PROBLEM STATEMENT: Look through the records below for the line with "thumb tip: (573, 770)" and the line with "pinky dip: (770, 882)", then return those lines and all lines between, exactly.

[Extracted records]
◆ ◆ ◆ ◆

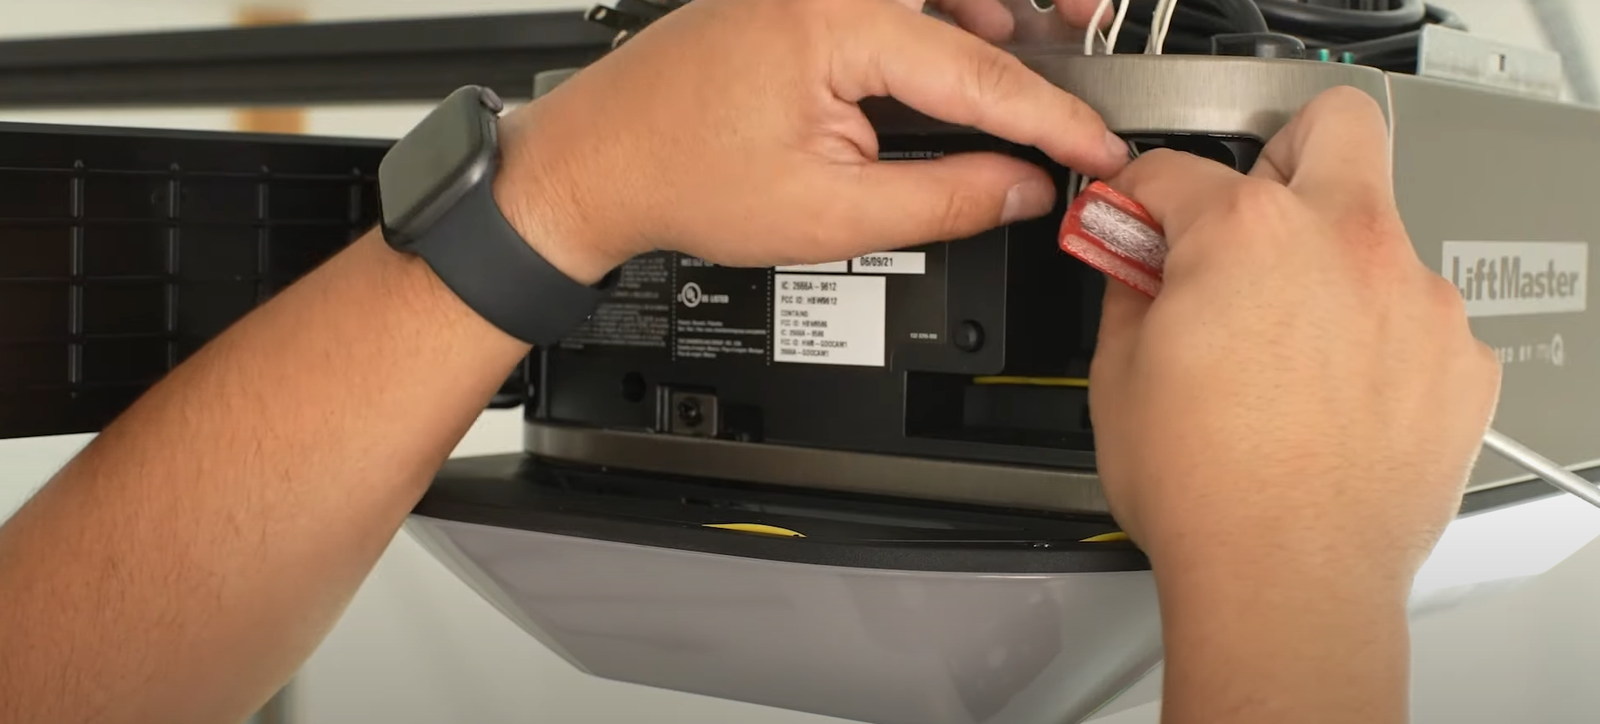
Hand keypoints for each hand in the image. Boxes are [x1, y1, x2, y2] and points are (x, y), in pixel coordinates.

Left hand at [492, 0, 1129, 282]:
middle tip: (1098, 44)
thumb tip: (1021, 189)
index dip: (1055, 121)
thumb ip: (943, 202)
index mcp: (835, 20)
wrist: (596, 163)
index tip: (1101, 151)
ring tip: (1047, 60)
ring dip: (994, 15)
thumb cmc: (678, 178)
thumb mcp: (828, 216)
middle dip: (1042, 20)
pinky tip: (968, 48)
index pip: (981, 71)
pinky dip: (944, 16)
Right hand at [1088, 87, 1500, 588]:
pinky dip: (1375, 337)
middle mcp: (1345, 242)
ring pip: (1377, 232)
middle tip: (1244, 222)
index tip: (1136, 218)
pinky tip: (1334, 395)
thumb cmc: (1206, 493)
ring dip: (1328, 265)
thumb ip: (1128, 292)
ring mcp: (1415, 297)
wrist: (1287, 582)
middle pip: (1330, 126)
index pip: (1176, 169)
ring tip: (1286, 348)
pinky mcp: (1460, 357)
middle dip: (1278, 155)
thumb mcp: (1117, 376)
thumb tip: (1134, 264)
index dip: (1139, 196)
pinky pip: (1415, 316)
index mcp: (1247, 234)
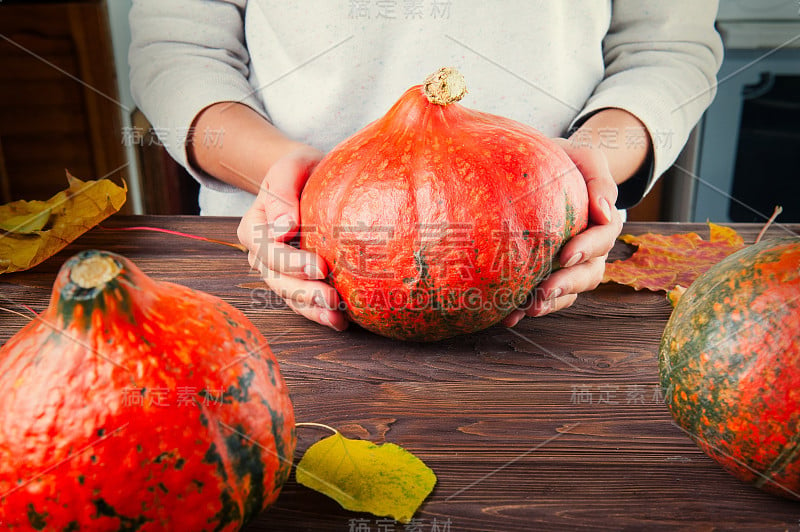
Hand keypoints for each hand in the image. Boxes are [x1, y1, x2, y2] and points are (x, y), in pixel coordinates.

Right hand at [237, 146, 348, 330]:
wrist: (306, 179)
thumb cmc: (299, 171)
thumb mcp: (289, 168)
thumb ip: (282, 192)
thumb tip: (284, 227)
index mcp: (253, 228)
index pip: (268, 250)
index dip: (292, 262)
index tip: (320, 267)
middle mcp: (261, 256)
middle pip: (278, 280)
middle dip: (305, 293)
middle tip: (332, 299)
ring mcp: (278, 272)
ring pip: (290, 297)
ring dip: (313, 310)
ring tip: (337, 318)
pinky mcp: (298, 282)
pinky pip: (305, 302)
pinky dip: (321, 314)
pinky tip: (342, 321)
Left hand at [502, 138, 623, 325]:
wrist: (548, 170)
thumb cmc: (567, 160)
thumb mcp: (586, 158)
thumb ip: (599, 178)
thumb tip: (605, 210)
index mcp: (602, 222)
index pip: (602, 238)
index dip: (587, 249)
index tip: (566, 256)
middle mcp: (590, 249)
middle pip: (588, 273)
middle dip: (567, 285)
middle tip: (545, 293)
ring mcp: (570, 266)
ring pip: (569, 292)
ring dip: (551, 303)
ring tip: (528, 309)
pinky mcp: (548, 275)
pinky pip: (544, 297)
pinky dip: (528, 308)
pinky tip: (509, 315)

◆ ◆ ◆ ◆

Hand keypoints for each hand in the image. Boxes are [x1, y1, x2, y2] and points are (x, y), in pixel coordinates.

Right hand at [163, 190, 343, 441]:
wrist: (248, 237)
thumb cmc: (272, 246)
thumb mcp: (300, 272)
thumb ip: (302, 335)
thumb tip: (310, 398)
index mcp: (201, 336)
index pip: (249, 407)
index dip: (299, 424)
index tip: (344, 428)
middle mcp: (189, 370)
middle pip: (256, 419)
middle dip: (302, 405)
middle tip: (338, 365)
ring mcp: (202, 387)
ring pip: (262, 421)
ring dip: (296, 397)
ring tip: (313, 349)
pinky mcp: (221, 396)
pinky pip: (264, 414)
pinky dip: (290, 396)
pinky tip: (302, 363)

◆ ◆ ◆ ◆

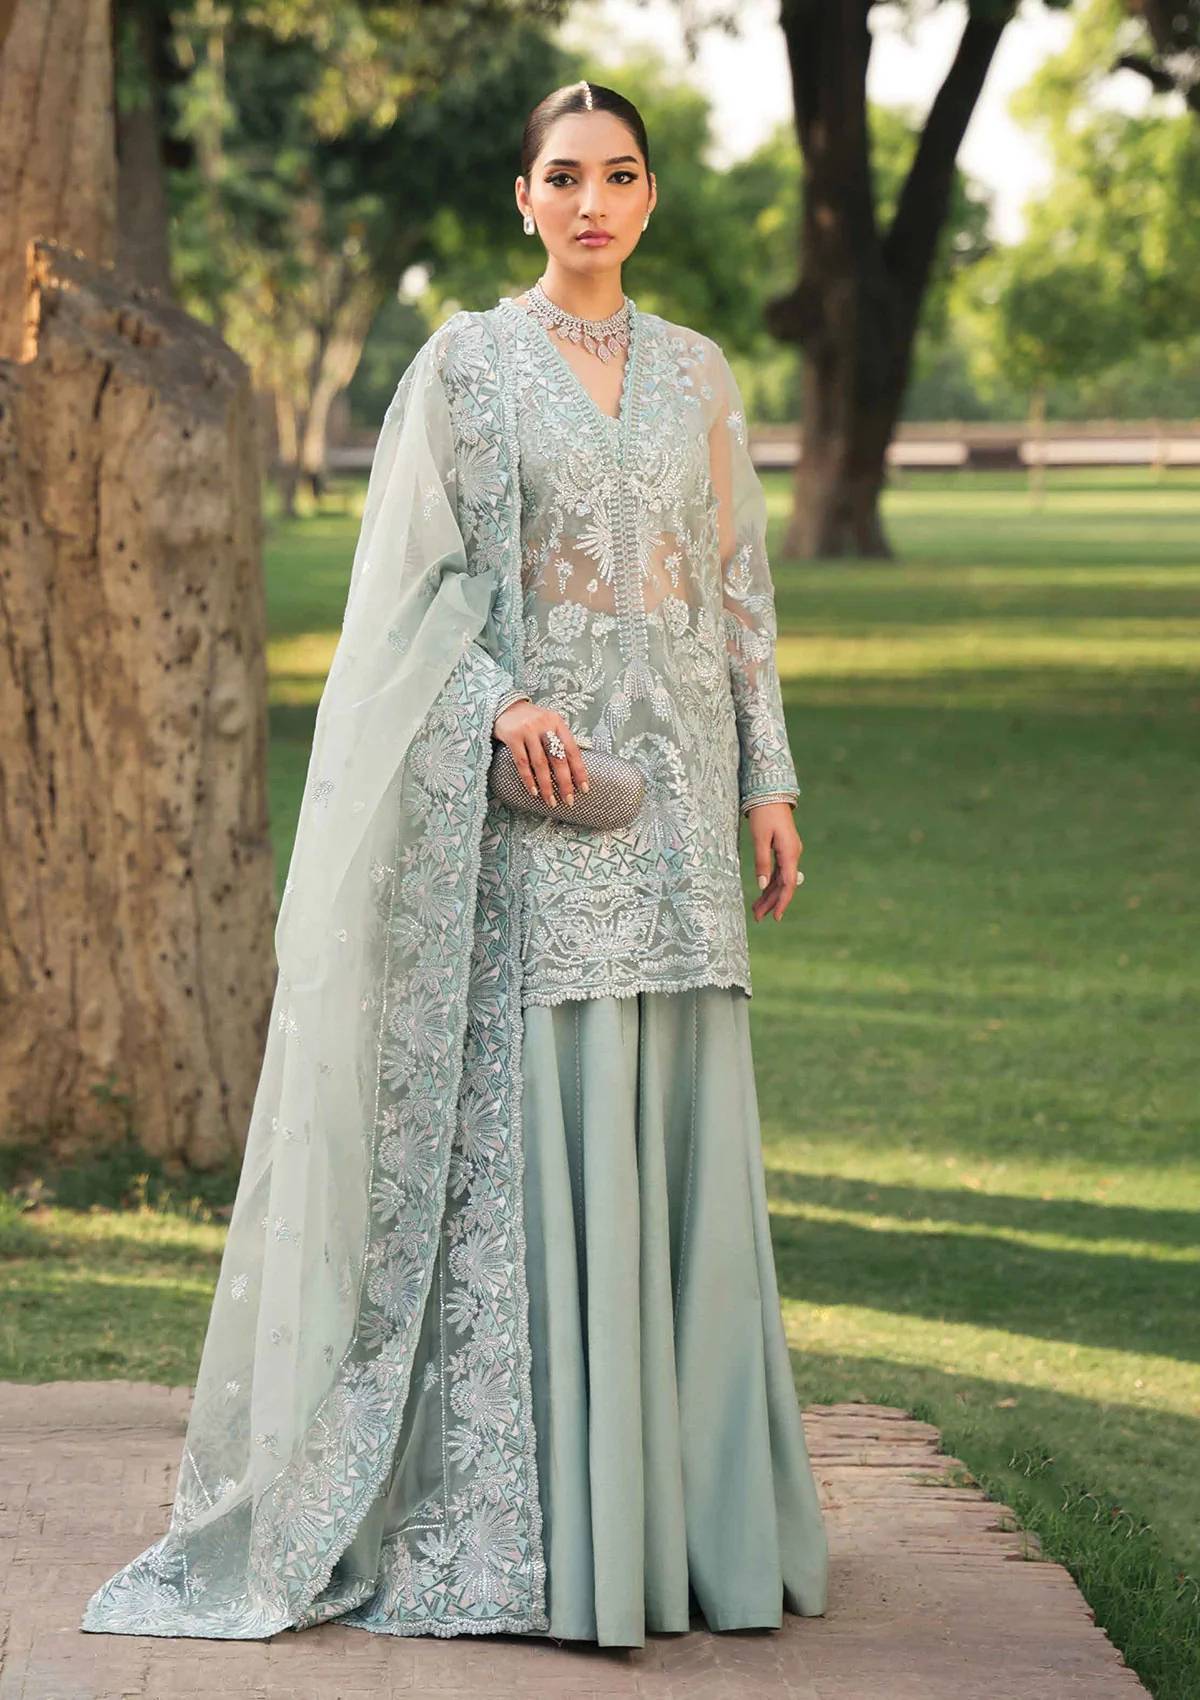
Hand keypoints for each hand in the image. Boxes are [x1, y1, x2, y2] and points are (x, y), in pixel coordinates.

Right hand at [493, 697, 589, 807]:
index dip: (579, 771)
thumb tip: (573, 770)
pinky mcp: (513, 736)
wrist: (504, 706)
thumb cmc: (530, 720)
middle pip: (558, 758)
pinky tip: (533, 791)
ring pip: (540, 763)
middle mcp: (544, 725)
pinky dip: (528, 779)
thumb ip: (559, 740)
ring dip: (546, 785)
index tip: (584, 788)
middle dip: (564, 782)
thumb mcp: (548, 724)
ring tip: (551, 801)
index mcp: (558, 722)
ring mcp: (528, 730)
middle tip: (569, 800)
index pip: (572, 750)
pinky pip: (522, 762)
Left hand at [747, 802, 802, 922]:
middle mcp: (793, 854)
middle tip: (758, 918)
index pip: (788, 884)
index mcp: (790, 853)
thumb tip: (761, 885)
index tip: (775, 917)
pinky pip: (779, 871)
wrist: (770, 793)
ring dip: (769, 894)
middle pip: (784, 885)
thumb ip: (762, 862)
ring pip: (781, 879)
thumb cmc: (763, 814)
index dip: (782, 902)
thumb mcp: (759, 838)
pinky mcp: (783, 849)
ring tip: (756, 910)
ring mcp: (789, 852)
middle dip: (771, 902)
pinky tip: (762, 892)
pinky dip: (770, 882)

◆ ◆ ◆ ◆

PROBLEM SOLUTION:
thumb tip: (573, 770)
pinky mcp: (513, 736)
wrist: (504, 706)
thumb cmc: (530, 720)
middle pip: (558, 758)
pinky tip: (533, 791)
ring pip: (540, 763)
middle mcp: (544, 725)
pinky dip: (528, 779)
thumb ip: (559, 740)
ring dip: (546, 785)
index tip: (584, 788)
middle dip: (564, 782)
thumb mcp: (548, 724)
ring tip: (551, 801)
index mcp: (558, 722)
ring mcp: (528, 730)
middle tip: (569, 800)
index pip: (572, 750)
pinky pip: (522, 762)
Left hand at [747, 802, 802, 922]:
middle mcp: (793, 854)
middle tip: (758, 918)
index pip: (788, 884)
index mcp: (790, 853)
thumb tip: (761, 885)
index tip: (775, 917)
pinky pip: (779, 871)
wrist: (770, 793)
ring dip: (769, 894)
middle pip: (784, 885)
thumb ip: (762, 862)
ring pip: (781, 879)
thumb cmc: (763, 814)
index dip: (782, 902)
thumb mcp: (759, 838)
pinky mcp: (783, 849)
ring tip: (756, 910)
ring mcp: (789, 852)
middle dip: (771, 902)
pinky tip: (762, 892)
pinky dip: (770, 882)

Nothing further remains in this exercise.